Comparison of detection of trisomy 8 with fluorescence in situ hybridization and conventional karyotype analysis in myelodysplastic syndrome.
- Author:
Zhi-Biao ZHANG
1
;
Shi-He LIU
;
Juan LI
;
Li-Jin BO
;
Huan-Ying CUI
;
Xu-Ping LIU
;
Yan-Xia NIE
;
Shuang QIN
Author Information
1. Henan Anyang People's Hospital, Anyang 455000, China.

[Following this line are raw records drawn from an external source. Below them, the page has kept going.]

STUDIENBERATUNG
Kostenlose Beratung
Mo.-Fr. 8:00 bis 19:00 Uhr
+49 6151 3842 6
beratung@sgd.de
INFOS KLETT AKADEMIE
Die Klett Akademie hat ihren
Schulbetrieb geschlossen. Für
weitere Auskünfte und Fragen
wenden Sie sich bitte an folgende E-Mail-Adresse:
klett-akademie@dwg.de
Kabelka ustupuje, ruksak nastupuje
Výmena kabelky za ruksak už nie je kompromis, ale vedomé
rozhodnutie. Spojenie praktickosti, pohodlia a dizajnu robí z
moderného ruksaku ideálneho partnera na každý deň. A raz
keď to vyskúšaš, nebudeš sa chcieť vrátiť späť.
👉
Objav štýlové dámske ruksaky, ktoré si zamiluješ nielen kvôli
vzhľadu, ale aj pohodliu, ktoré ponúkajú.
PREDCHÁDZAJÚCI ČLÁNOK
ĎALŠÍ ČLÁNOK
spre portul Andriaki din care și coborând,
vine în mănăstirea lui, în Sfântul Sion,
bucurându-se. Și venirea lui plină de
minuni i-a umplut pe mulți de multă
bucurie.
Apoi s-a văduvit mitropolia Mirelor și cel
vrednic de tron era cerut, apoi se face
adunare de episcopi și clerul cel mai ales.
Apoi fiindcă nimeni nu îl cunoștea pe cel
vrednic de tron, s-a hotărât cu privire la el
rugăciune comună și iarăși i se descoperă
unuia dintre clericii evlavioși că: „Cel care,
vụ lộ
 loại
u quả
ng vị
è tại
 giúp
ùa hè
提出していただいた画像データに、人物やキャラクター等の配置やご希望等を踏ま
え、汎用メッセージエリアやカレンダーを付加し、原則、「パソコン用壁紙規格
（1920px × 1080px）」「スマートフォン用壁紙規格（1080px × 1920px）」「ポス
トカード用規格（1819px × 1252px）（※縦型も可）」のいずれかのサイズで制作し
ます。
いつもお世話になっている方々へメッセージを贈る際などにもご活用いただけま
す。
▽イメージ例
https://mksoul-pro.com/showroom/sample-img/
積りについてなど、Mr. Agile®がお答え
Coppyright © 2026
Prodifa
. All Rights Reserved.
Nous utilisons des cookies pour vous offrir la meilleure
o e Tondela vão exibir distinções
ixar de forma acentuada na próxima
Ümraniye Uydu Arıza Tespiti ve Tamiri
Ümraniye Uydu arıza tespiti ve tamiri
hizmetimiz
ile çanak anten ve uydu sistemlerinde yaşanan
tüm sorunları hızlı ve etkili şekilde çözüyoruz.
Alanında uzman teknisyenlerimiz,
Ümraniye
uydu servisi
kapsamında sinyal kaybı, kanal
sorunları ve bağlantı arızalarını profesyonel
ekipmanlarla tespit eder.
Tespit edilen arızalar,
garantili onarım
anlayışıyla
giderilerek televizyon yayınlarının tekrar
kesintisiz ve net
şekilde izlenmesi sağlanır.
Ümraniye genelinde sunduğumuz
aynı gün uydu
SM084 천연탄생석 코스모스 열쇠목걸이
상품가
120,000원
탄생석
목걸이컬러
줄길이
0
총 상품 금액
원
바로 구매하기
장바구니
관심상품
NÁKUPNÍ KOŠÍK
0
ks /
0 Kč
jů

- Publication Type:Journal Article
- MeSH:
Chromosomes, Human, Pair 8;
genetics;
Humans;
In Situ Hybridization, Fluorescence;
Karyotyping;
Myelodysplastic Syndromes;
genetics;
pathology;
Reproducibility of Results;
Sensitivity and Specificity;
Trisomy
- From:
Journal of Experimental Hematology
2002;10(2):115-118
- CountryChina
- Language:Chinese
-
Abstract:
The purpose of this study was to compare the detection of trisomy 8 in myelodysplastic syndrome (MDS) patients with interphase fluorescence in situ hybridization (FISH) and cytogenetic karyotype analysis. Using Spectrum Green labeled chromosome 8 centromere probe, interphase FISH was established. The trisomy 8 clones were simultaneously detected in 48 MDS cases with FISH and conventional cytogenetic analysis (CCA). Results showed that the CCA revealed no significant difference of constitutional proportion between MDS-RA and MDS-RAEB with karyotypes of whole +8, partial +8 and one +8. With FISH, detectable rates were 66.1% for whole +8. Partial +8 and sole +8 were significantly higher than one +8 and complex +8, respectively. The percentages of trisomy 8 were similar in MDS-RA and MDS-RAEB. Trisomy 8 was detected in 1 of 15 specimens with normal or abnormal karyotype without trisomy 8 by FISH. There was linear correlation between the percentages of partial +8 detected by FISH and CCA. Two patients received CCA and FISH examination at diagnosis and during treatment, the percentage of trisomy 8 was increased with progress of disease. In conclusion, our results showed that FISH is a sensitive and accurate technique to detect trisomy 8 in MDS patients. It can provide contribute to diagnosis, assessment of curative effect and predicting progress of disease in MDS. Clone size of trisomy 8 does not related to classification of MDS, but sole +8 is seems to see in MDS-RA frequently.